Mais c’est vers la moitié du set que la machine s’emballe. Sur le manche de sa petite guitare modèle parlour, le classique de la musique folk américaine des années 30, l’artiste esquisse les premières notes de Hutterite Mile, titre qui ouvre l’album Folklore, le dernier album studio de Sixteen Horsepower, alors que l’assistance se plonge dans un silence glacial. Soutenu par un clavier mortuaire, les yeux mi-clos, David scande ses textes comme s’il s’arrachait une dent à chaque mot. Nous y voilà. Il est revenu. En transe – éthylique ou pas, on s’en fout – il se lève à la fin du morceau et se perd, claudiquant entre gloussements primaires et pas de danse maladroits. Consternation et admiration.


Pas vraiment le temps de mesurer l’ampleur du drame qui est en train de se jouer sur scène. Lorsqu’il repose son cul sur sa chaise, c’est pour se lancer dans une version chamanique de Splinters, histoire d’enfoncer le clou encore plus profondément. Plus personne n’ose en douter : nous sommes bien en train de vivre un grand moment de musique. Même si l’homme dans les santiags semble sévèrement atteint. Même si ses mouvements semblent parfois lui échapper. Même si son visage meurtri, gris, transparent, n’inspire que crainte, tristesse et pitié. L’essentiel  - le son qui sort de son mètre carré de scène – est tout simplement brillant. D’une justesse redoutable. D’une sincérité incontestable.

Consigne: Rédigez la suite du récit de concert, à partir de sa dernière phrase. Les lignes qui suivent n'ont aucun rôle ici.

Données extraites:
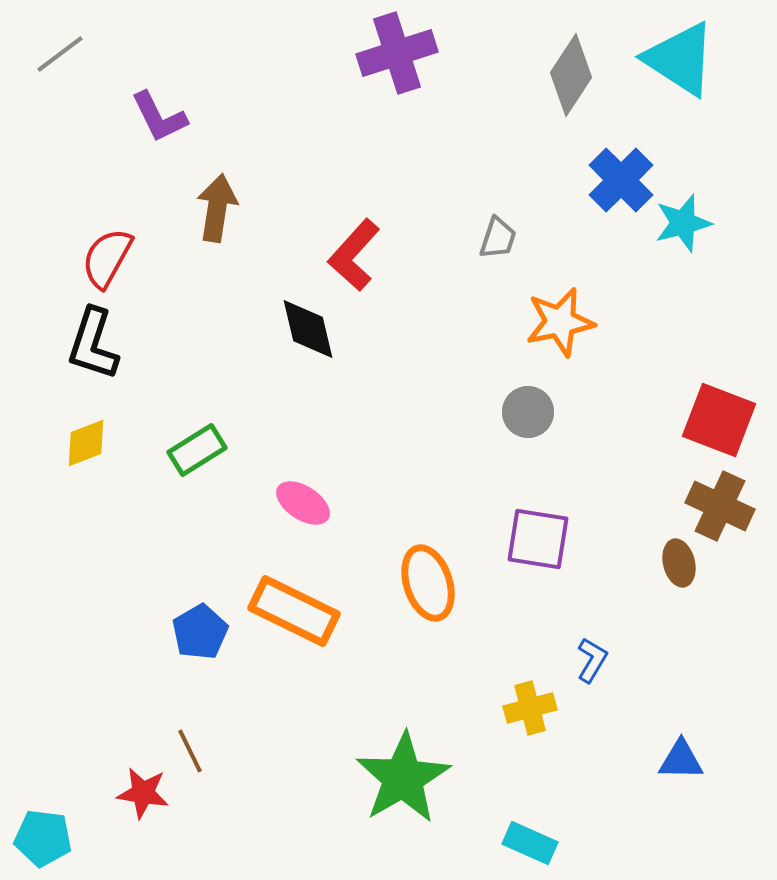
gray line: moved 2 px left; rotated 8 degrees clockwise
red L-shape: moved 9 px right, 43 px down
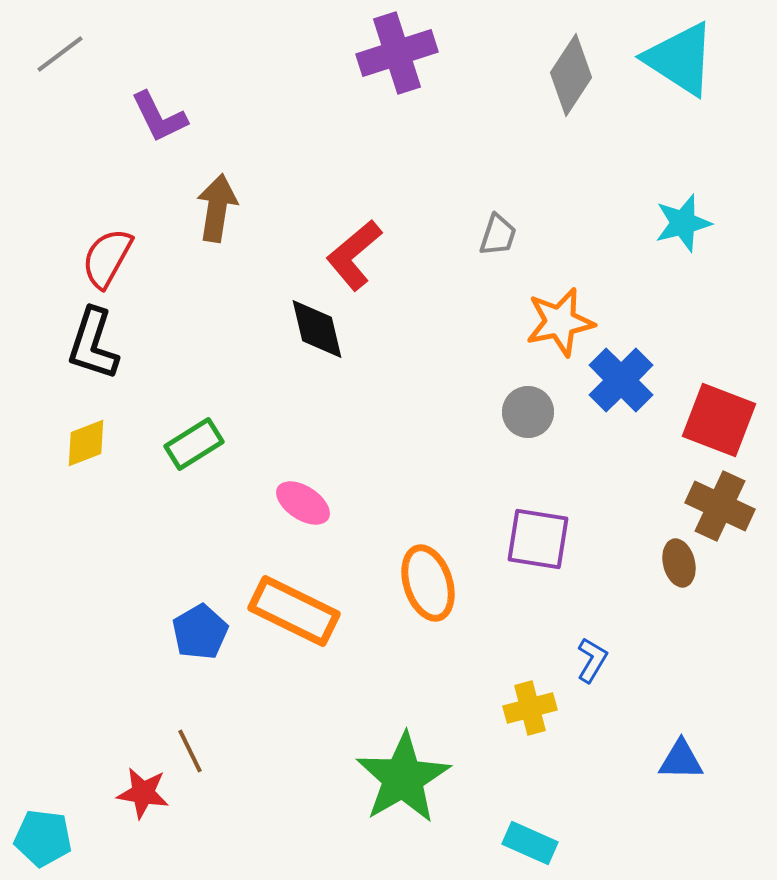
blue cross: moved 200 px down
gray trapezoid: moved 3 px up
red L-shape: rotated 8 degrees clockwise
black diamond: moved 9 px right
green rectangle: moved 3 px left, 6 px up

Réponse:
Jamais ses textes ne m’ont paru aussi douloureux. Pourtant Dieu sait si je les ai décortiqués. Jamais ils n’avaient été interprétés avec une telle profondeur. Et c’est bien là toute l’ambiguïté de l’événement : nous sommes forcément tous mitigés. Partagés entre le pur bonheur de réentendre ces chefs-d’œuvre dans leur plus simple expression et la tristesse d’assister sur scène au déclin de celui qui les a enfantés.

Car finalement, voilà toute la contradiction intrinsèque à la musique de Sixteen Horsepower. Les thèmes abordés (la rédemption, l’homme seul face à Dieu, le dogme dans toute sa violence, le péché, la douleur, le châtiment, le jugement, etc.) retrouvent toute leur splendeur dans une interprétation tellement pure qu’elle en devient décadente. C’est avec un genou à terre, au bord du gouffre, les épaules courbées et le visage gonflé par d’invisibles gifles que David Eugene Edwards leur offre leur plus bel écrin. Une forme de performance artistique ultime. Après lui, le déluge.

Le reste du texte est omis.